When Dončić calls for a ball screen, pay particular attention to Ntilikina, Bullock, and Dorian Finney-Smith. Ntilikina goes over to set the screen, but he calls for Bullock behind him to fill the space Ntilikina vacates at the wing. In turn, Finney-Smith cuts through the nail and fills the empty space (right corner) that Bullock vacates.

Finney-Smith’s cut-through serves as a diversion and distraction — it distracts Jonathan Kuminga from seeing Bullock relocate to the wing, preventing him from rotating in a timely manner to cut off Bullock’s space. Bullock subsequently drills the catch-and-shoot three.

The same concept applies on this possession:

Kleber sets the ball screen, but before doing so, directs Finney-Smith to relocate to the opposite (left) corner. Kleber then flips the screen to draw out a stunt from Moses Moody, who lingers a beat too long on his stunt (peep at Curry pointing at Moody to go back to his original spot) and fails to recover toward Jalen Brunson on the left wing.

Green can’t fully commit to Brunson, lest he give up an open swing pass to Finney-Smith in the corner. With Moody lingering too long on his stunt, Dončić swings it to Brunson for the open three.

On some possessions — particularly when the Warriors went to their 3-2 zone (which can look like a 1-2-2 zone, but with the absence of the defender up top pressuring the ball handler) — the Warriors just plainly left holes open, particularly on the left wing.

Green was visibly frustrated and angry in the first clip above — there were rotations that weren’t made, and some that weren’t supposed to happen. The second clip allows Dončić to stroll all the way to the rim due to botched rotations: Curry leaves Dončić momentarily to cover the ball screen action; Kuminga goes over to rotate to Nemanja Bjelica’s man, expecting Bjelica to rotate and cover Dončić — but all Bjelica does is to stunt instead of commit to the rotation.

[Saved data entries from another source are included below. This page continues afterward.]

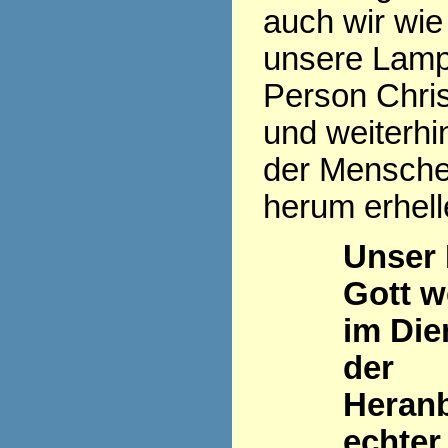
auch wir wie
unsere Lamp
Person Chris
und weiterhi
der Mensch
herum erhell
Unser
Gott w
im Die
der
Heran
echter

A huge part of why the Warriors’ bench crew was successful in trimming the lead down to as low as single digits was because in several ways, they executed the 3-2 zone much better than their starting counterparts did.

Remember the Dončić drive in the second clip above, and how Curry’s commitment to the ball screen left Bjelica in a tough situation? Here’s a similar possession:

The difference: better communication, more crisp rotations, controlled close-outs, and a zone that failed to overly bend; a zone that doesn’t overly bend doesn’t break, keeps it shape, and puts someone in a position to make a defensive play, as Moody did above when he intercepts a wayward pass.

And that’s pretty much the main adjustment the Warriors can make going into Game 5. While the Mavericks shot better and did more to break the zone than in previous encounters, the Warriors did shoot themselves in the foot by failing to communicate, uncharacteristically botching coverages, and not having that high degree of execution that gave them the 3-0 lead.

Game 5 at home presents an opportunity for them to shore up their holes and end the series for good.